■サイドでの1対1はどの試合でも再現度が高い

 戦術の浸透性を示す際には「再現性」という言葉を使うことが多い。例えば3シーズン前のマンチェスター・シティでは、ニアゾーン(ペナルティエリアの脇の部分)からクロスを何度も上げており、誰がどう見ても再現度が高い攻撃方法で、猛威を振るっていた。

 再現度の高い戦術は他にもいろいろあるが、最も作りやすい崩しの形は「サイドでの1対1」だ。これには、相手が5-3-2でこちらが4-3-3で……などといったシステムの噛み合わせは無関係。中央にゴールがあるため真ん中を優先的に守らなければならないという、「サッカーの原理」によって再現度が高くなっているのだ。

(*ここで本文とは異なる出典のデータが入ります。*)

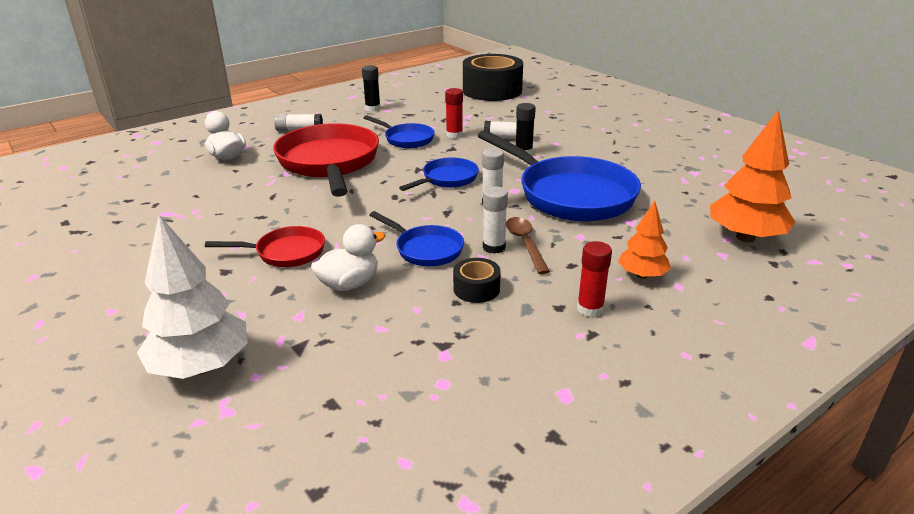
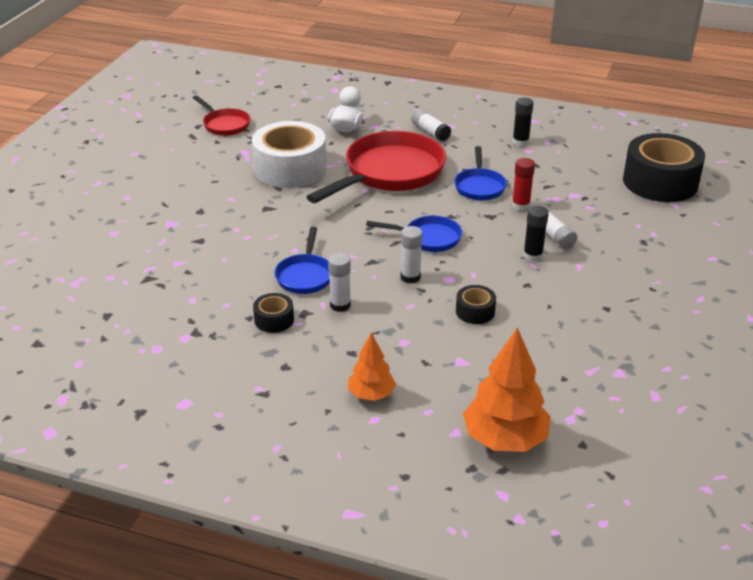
camera: 55 degrees right, 5 degrees up
white tree [137,215,248,379] -> none
red pan [205,226,325,267] -> red pan moved to [193,95,250,136]
white duck [311,224,385,291] -> none
blue pan [478,130,641,221] -> black tape [456,285,496,324]
brown spoon [506,217,550,274] -> none
red glue stick [577,241,612,317] -> none
none -> white tape [252,121,326,188]

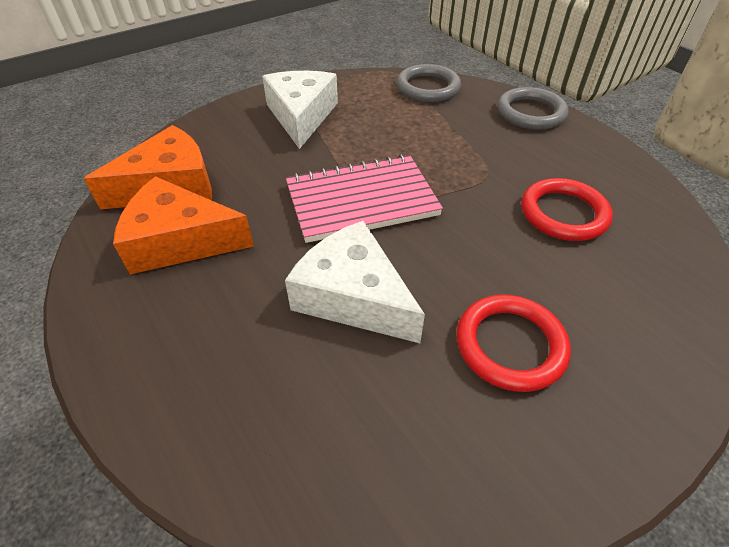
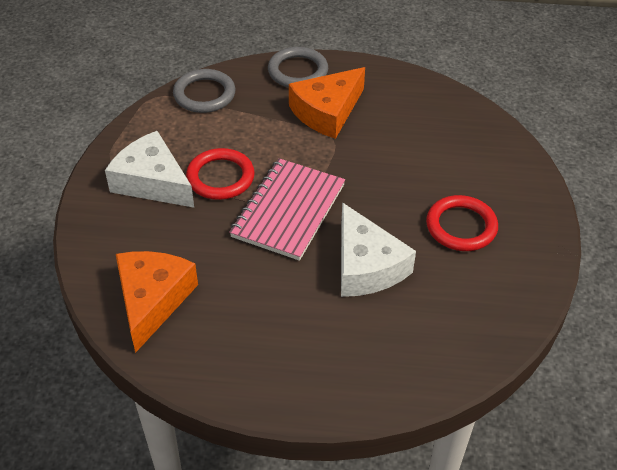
camera: 50 degrees left, 0 degrees up
orange cheese [113,176,254,274] -> orange cheese moved to [289,67,365,139]
white cheese [285,221,425,343] -> white cheese turned 105 degrees counterclockwise [341,202,416,297]
red ring [521,178,613,241] -> red ring moved to [186,148,255,200]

 そのためタッチライン際での攻防は、両チームがどんな戦い方だろうと毎試合発生する。サッカーにおける「恒例行事」なので、WGにドリブラーを置いてストロングポイントを作っておくことは定石と言える。

 現状、ドリブラーらしいドリブラーは日本代表に三笘と伊東しかいないため、カタールW杯でもWGにはこの2人をスタメンで使うべきだろう。チャンスの数は圧倒的に少なくなるだろうが、ドイツ戦とスペイン戦でも、この2人のドリブル突破に頼る機会が必ず来るはずだ。

 両選手には本戦でも、対策不可能なドリブル突破からサムライブルーに勝利をもたらすことを期待したい。